Je marche. J'erre dans la ville, jusqu'à trouver quelque chose, quelqu'un.
[...]
Dans l’obscurité, je distingue vaguement un corps dans une pose étrange, les épaules voûtées, les genoux repliés, la tête jetée en arrière, le menton pointant vers le ciel et les yeux sombres et vitreux. Il me fixe, marmonne d’une voix basse, étrange et monocorde, émet par saccades des propos qui soudain se perdent dans le silence. Je ne prête guère attention aux paroles et m’approche de l’individu. Un vieillard grand et mince. Il laisse tomber son visage sur ses bras et se met à sangloter d’une façon aiguë :
« Je vous le dit, c’est aujourd’hui vendredi. La main du tout puissant le caresse la tête, je suis son élu. N’avez-vous pas un morceau de pain ? J’ai froid. Non, attendez, j’ai chaud, plutôt. Saviez-vous que le jour vient après la nuit ? » Est-ce un fou ? Est-il sous l’emprise d’une quelconque substance ? De l’opium peut être ? Se joue-il de moi ?
Je m’avance et, tout en retenant mon souffle pour me préserver des potentielles vapeurs de drogue, je cherche de ci, de là, des indices pouvant me confirmer son identité.

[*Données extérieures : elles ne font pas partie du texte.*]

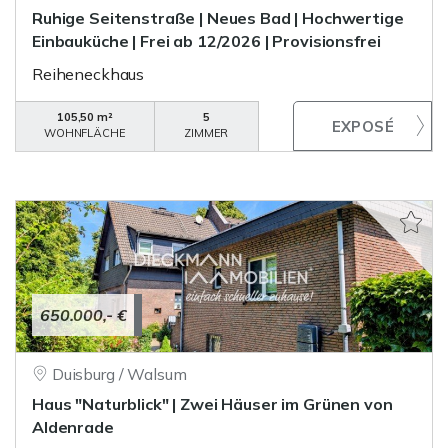
Ruhige Seitenstraße | Neues Bad | Hochwertige
Einbauküche | Frei ab 12/2026 | Provisionsfrei
Reiheneckhaus
105,50 m²
5
WOHNFLÄCHE
ZIMMER
650.000,- €
Duisburg / Walsum
Haus "Naturblick" | Zwei Häuser im Grünen von
Aldenrade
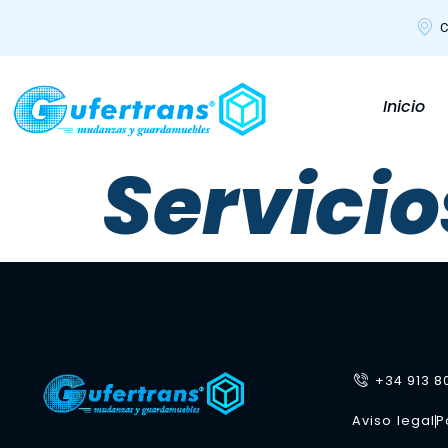
C
Inicio
Servicio
+34 913 8
Aviso legal
P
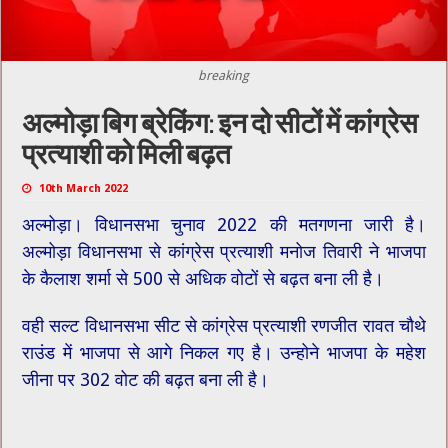
breaking
अल्मोड़ा बिग ब्रेकिंग: इन दो सीटों में कांग्रेस
प्रत्याशी को मिली बढ़त
10th March 2022
अल्मोड़ा। विधानसभा चुनाव 2022 की मतगणना जारी है।
अल्मोड़ा विधानसभा से कांग्रेस प्रत्याशी मनोज तिवारी ने भाजपा
के कैलाश शर्मा से 500 से अधिक वोटों से बढ़त बना ली है।
वही सल्ट विधानसभा सीट से कांग्रेस प्रत्याशी रणजीत रावत चौथे
राउंड में भाजपा से आगे निकल गए है। उन्होने भाजपा के महेश
जीना पर 302 वोट की बढ़त बना ली है।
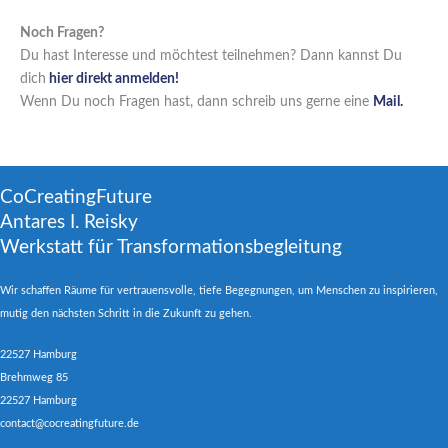
Noch Fragen?
Du hast Interesse und möchtest teilnehmen? Dann kannst Du
dich
hier direkt anmelden!
Wenn Du noch Fragen hast, dann schreib uns gerne eine
Mail.
CoCreatingFuture
Antares I. Reisky
Werkstatt für Transformationsbegleitung
Wir schaffen Räume für vertrauensvolle, tiefe Begegnungen, um Menschen zu inspirieren,
mutig den nächsten Schritt in die Zukunft zu gehen.
22527 Hamburg
Brehmweg 85
22527 Hamburg
contact@cocreatingfuture.de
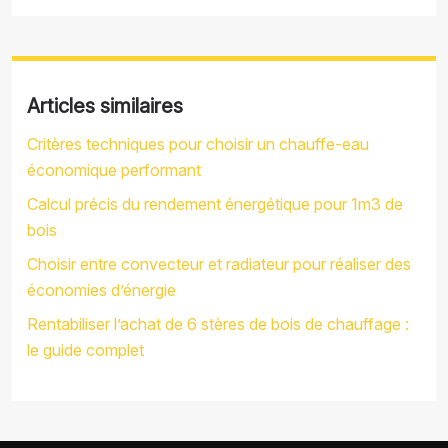
Articles similaires
Critères techniques pour choisir un chauffe-eau
économique performant
Calcul précis du rendement énergétique pour 1m3 de
bois
Choisir entre convecteur et radiateur pour réaliser des
économies d’énergie
Rentabiliser l’achat de 6 stères de bois de chauffage :
le guide complet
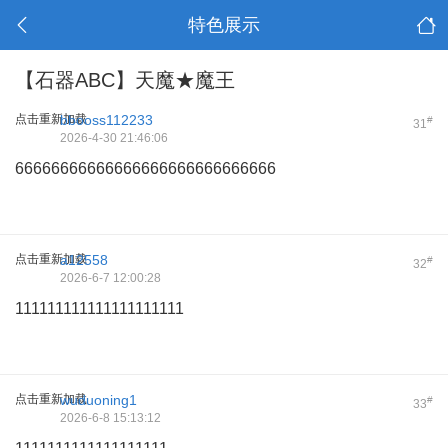
特色展示
【石器ABC】天魔★魔王
点击重新加载
bbooss112233
#
31
2026-4-30 21:46:06
66666666666666666666666666666
点击重新加载
a12558
#
32
2026-6-7 12:00:28
111111111111111111111
点击重新加载
wuduoning1
#
33
2026-6-8 15:13:12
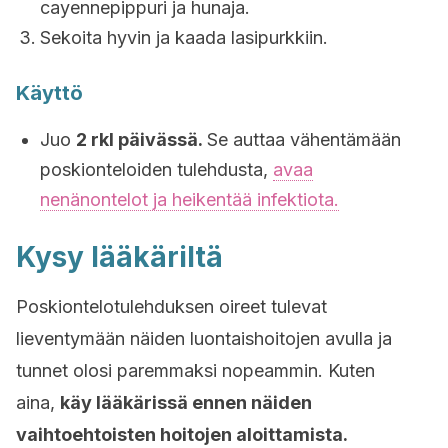
cayennepippuri ja hunaja.
Sekoita hyvin ja kaada lasipurkkiin.
Käyttö
Juo
2 rkl päivässä.
Se auttaa vähentämään
poskionteloiden tulehdusta,
avaa
nenänontelot ja heikentää infektiota.
Kysy lääkäriltä
Poskiontelotulehduksen oireet tulevat
lieventymään näiden luontaishoitojen avulla ja
tunnet olosi paremmaksi nopeammin. Kuten
aina,
käy lääkärissä ennen näiden
vaihtoehtoisten hoitojen aloittamista.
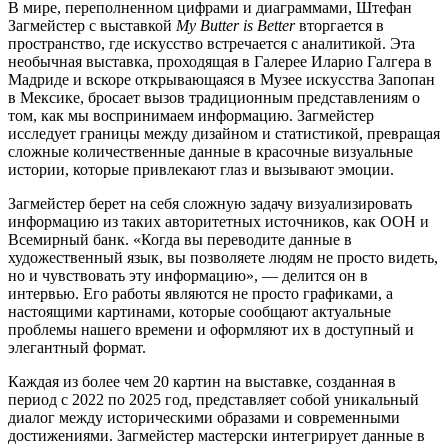
В мире, переполненном цифрами и диаграммами, Штефан
Загмейстер с выставкой
My Butter is Better
вторгается в
пространство, где искусство встречается с аналитикой. Эта
необычная выставка, проходящая в Галерее Илариo Галгера в
Мадриде и вскоре открывающаяся в Музее искусства Запопан
в Мексике, бросает вызов традиционным представлениям о
том, как мы воспринимаем информацию. Загмейстер
исследует границы между дизайном и статистикой, превращая
сложные количественные данные в красочные визуальные
истории, которые привлекают глаз и вызывают эмоции.
Загмейстер берет на себя сложную задачу визуализировать
информацию из таких авторитетных источников, как ООН и
Всемирный банк. «Когда вы переводите данные в
художественный язык, вы позволяете людям не просто видеть,
но и чувствовать эту информацию», — делится он в
интервью. Его работы являются не просто графиками, а
настоящими картинами, которые сообщают актуальные
проблемы нашего времени и оформляют их в доступный и
элегантный формат.
Каждая из более чем 20 картин на выставке, созданная в
период с 2022 по 2025 год, представляет собой уникальный
диалог между историческими образами и современными
достижениями. Загмейстер мастерски интегрирует данные в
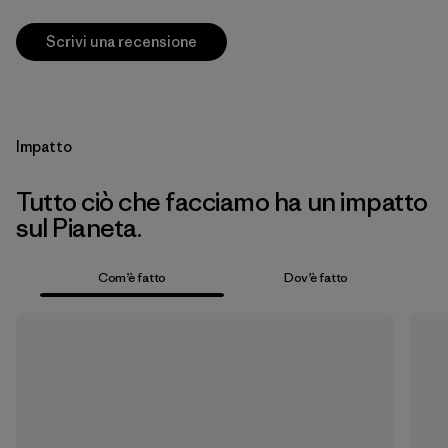
Scrivi una recensione
Impatto
Tutto ciò che facciamo ha un impatto
sul Pianeta.
Com’è fatto
Dov’è fatto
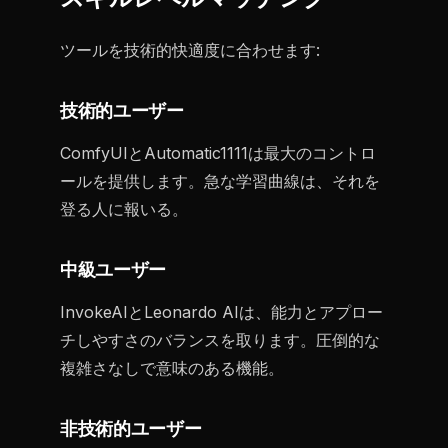
ツールを技術的快適度に合わせます:
技術的ユーザー
ComfyUIとAutomatic1111は最大のコントロ
ールを提供します。急な学習曲線は、それを
登る人に報いる。
中級ユーザー
InvokeAIとLeonardo AIは、能力とアプロー
チしやすさのバランスを取ります。圧倒的な
複雑さなしで意味のある機能。
非技術的ユーザー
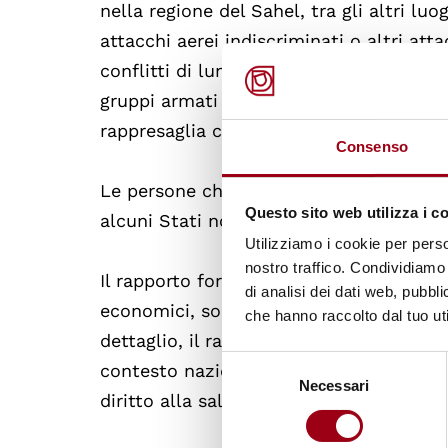
nella regione del Sahel, tra gli altri luo
attacchi aerei indiscriminati o altri atta
conflitti di lunga data in Libia, Siria e
gruppi armati palestinesi. In Afghanist
rappresaglia contro membri dell'ex ammi
Consenso
Le persone che si trovano in queste situ
Questo sito web utilizza i c
alcuni Stati non sono riusciti a tratta
Utilizziamo i cookie per perso
nostro traffico. Condividiamo 
Il rapporto fornisce
una panoramica a li
di analisi dei dati web, pubbl
economici, sociali, culturali, giudiziari 
che hanno raccolto dal tuo uti
dettaglio, il rapporto contiene
un'analis
Selezione
contesto nazionale, il rispetto dei dirit
Necessari
del
diritto alla salute.
consenso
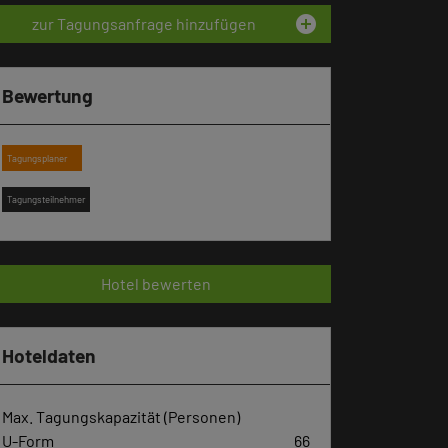
add_circle
zur Tagungsanfrage hinzufügen
Bewertung
Tagungsplaner
Tagungsteilnehmer
Hotel bewerten
Hoteldaten
Max. Tagungskapazität (Personen)
U-Form
66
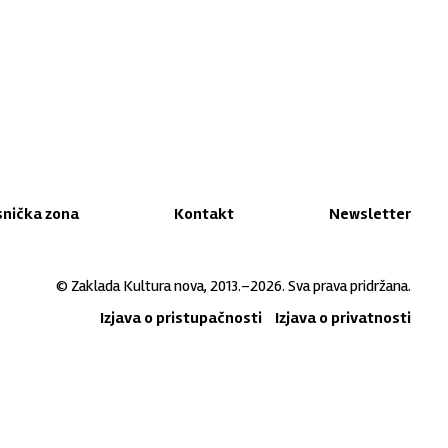
snička zona
Kontakt
Newsletter
© Zaklada Kultura nova, 2013.–2026. Sva prava pridržana.
Izjava o pristupačnosti
Izjava o privatnosti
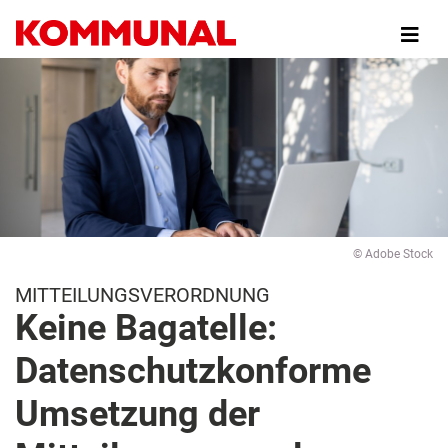
Direkt
zum
Inhalt
© Adobe Stock
MITTEILUNGSVERORDNUNG
Keine Bagatelle:
Datenschutzkonforme
Umsetzung der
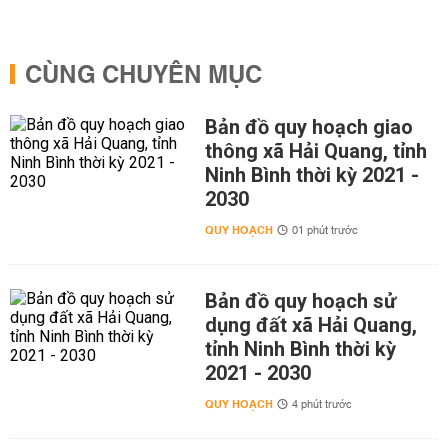
CÙNG CHUYÊN MỤC
Bản đồ quy hoạch giao
thông xã Hải Quang, tỉnh
Ninh Bình thời kỳ 2021 -
2030
QUY HOẠCH
01 phút trước
Bản đồ quy hoạch sử
dụng đất xã Hải Quang,
tỉnh Ninh Bình thời kỳ
2021 - 2030
QUY HOẠCH
4 phút trước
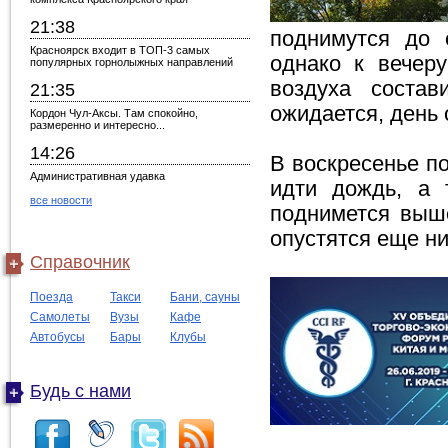
21:38
поднимутся до 
Красноярск входит в ТОП-3 самых
однако к вечеру
популярных горнолыжных направлений
воздуха состав
21:35
ожидается, день
Кордон Чул-Аксы. Там спокойно,
размеренно и интересно...
14:26
В воскресенье по
Административная удавка
идти дождь, а 
все новости
поднимется выше
опустятся еще ни
Справочник
Поезда
Такси
Бани, сауны
Самолеты
Вузы
Кафе
Автобусы
Бары
Клубы
Будь с нами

Je suis interpellé par ses vêtements, qui sont sensiblement ressemblant à ceux que j’avais retrouvé dans la chambre du marin Smith, ou plutôt Arnold. Vieux et sales, ils ont la caractéristique d’être cousus à partir de pièces détachées. Le tissu est le même. Est-ce là mon homme ?
« De…bout. » lui dis-je avec difficulté. Son regarde gagne en lucidité. Il me dévisage :
« Excusez-moi, mon bon monsieur. Je ne comprends pas ce que vous voulez. » Les mots frappent désormais distinctement mon oreille. Je baisse les yeux afin d’analyser le comportement de ses mains. Il est toujours assis, aussi absorbé que jamais, ridé, courbé par la vieillesse. J’avance de deux pas pour me saisir de lui mais, avant même que je puisse lever le bras, une lame vient se poser sous sa gorge :
« Je te laisse 5 secondes pour te lever, après quoi je me verrai contrainte d’user de la force. » Dans l’ombre, Iwa, comme à son habitude, veillait sur moi. Je soupire.
Nous ne poursuivons pas la discussion. Il regarde autour de lui, comme pour trouver un soutien moral, mais personne d’autre ne se trouve à portée de vue. Il me regarde alors sans mot dire, il sait probablement que si joute verbale il y avait, je n’en perdrais pas un mot. Le sentant humilié, je préfère ne pas lancer de débat, débat qui sera renvoyé au lendemain. En réalité, je n’ai nullement l’intention d’engager une querelle de force. Je me contente, sous l’œil attentif de ma seconde, d’analyser le contenu de ses proches. J’y trouve un feuille pliée en deux. Du papier à lettre, avec un début de texte (nous venions probablement de l’interrompre) que je me permets de lire.
Une missive destinée aux hommes-poissons et relayant les points soulevés par la fausse information transmise quelques heures auparavant. Et, une destination.